PEG tubes had a higher major complication rate than LG tubes with or without fundoplication in children <5 years of age. Despite longer operative time, LG seems to be the procedure of choice for children of this age for enteral access. Elimination of unnecessary tube changes under anesthesia and the fluoroscopic interventions after the PEG would be beneficial.

摘要

目的

多年来,儿童肠内通路的微创程序不断发展,产生了各种胃造口管置入技术。

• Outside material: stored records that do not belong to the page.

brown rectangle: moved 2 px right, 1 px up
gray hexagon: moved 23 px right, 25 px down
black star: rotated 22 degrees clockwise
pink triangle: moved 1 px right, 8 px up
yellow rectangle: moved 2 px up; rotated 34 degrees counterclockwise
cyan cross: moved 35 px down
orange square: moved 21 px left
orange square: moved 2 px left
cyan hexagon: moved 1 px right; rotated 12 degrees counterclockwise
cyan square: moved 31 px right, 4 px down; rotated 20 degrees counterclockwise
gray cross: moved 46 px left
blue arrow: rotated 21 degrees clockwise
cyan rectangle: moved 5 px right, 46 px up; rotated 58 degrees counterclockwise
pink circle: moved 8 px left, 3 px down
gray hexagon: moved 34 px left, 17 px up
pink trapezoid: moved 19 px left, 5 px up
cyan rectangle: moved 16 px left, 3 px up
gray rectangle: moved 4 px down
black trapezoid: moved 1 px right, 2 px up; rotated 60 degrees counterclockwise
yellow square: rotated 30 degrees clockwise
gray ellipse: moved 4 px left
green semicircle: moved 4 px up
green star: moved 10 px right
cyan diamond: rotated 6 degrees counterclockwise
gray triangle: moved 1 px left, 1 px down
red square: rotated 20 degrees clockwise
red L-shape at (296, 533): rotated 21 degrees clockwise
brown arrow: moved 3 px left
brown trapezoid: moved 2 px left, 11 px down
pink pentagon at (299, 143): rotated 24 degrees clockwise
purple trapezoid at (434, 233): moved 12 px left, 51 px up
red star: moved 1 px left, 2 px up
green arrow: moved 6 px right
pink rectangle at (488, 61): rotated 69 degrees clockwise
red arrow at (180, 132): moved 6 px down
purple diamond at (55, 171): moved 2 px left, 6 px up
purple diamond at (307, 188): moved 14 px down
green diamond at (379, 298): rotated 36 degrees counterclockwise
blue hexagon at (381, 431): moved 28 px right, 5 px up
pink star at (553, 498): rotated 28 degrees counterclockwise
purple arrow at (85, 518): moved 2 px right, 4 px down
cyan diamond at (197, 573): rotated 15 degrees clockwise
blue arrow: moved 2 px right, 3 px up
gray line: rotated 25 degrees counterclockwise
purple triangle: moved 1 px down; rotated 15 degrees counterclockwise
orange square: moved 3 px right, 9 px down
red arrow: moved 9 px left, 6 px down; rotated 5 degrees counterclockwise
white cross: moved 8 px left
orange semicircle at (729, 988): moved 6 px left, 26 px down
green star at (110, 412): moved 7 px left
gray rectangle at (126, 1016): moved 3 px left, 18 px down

两种最常见的技术是腹腔镜胃造口术(LG)和经皮内镜胃造口术(PEG)。我们的研究专门比较了这两种手术在五岁以下儿童中的结果。

方法

经机构审查委员会批准,对2009年7月至2014年7月期间所有与五岁以下儿童肠内通路相关的手术进行回顾性审查。收集并分析人口统计学、技术和并发症情况。

结果

在我们研究的293例患者中,150例接受了PEG,75例接受了LG,68例接受了LG联合nissen胃底折叠术(LNG)。肠内管置入最常见的指征是发育不良和喂养不耐受。PEG组的手术时间比其他两组短(P = 0.001)。LG和LNG组的总体并发症发生率为60%,PEG组为58%(P = 无统计学意义)。PEG组的主要并发症发生率为3.3%,LG和LNG组为0.7%。PEG组有两例死亡。与LG和LNG组(2%)相比,PEG组有68例患者(45.3%)在麻醉下更换管道,需要额外进行一次全身麻醉的手术室之行(P = 0.001)。PEG组有134例患者(89%)因管道移位需要多次透视干预,并因严重反流和无法使用胃造口而改为空肠造口管(P = 0.001)。

结论

在五岁以下儿童中,PEG管的主要并发症发生率高于LG管,无论是否进行胃底折叠术。尽管手术时间较长,但LG似乎是这个年龄段儿童肠内通路的首选手术。消除PEG术后不必要的麻醉下管道更换和透视干预将是有益的。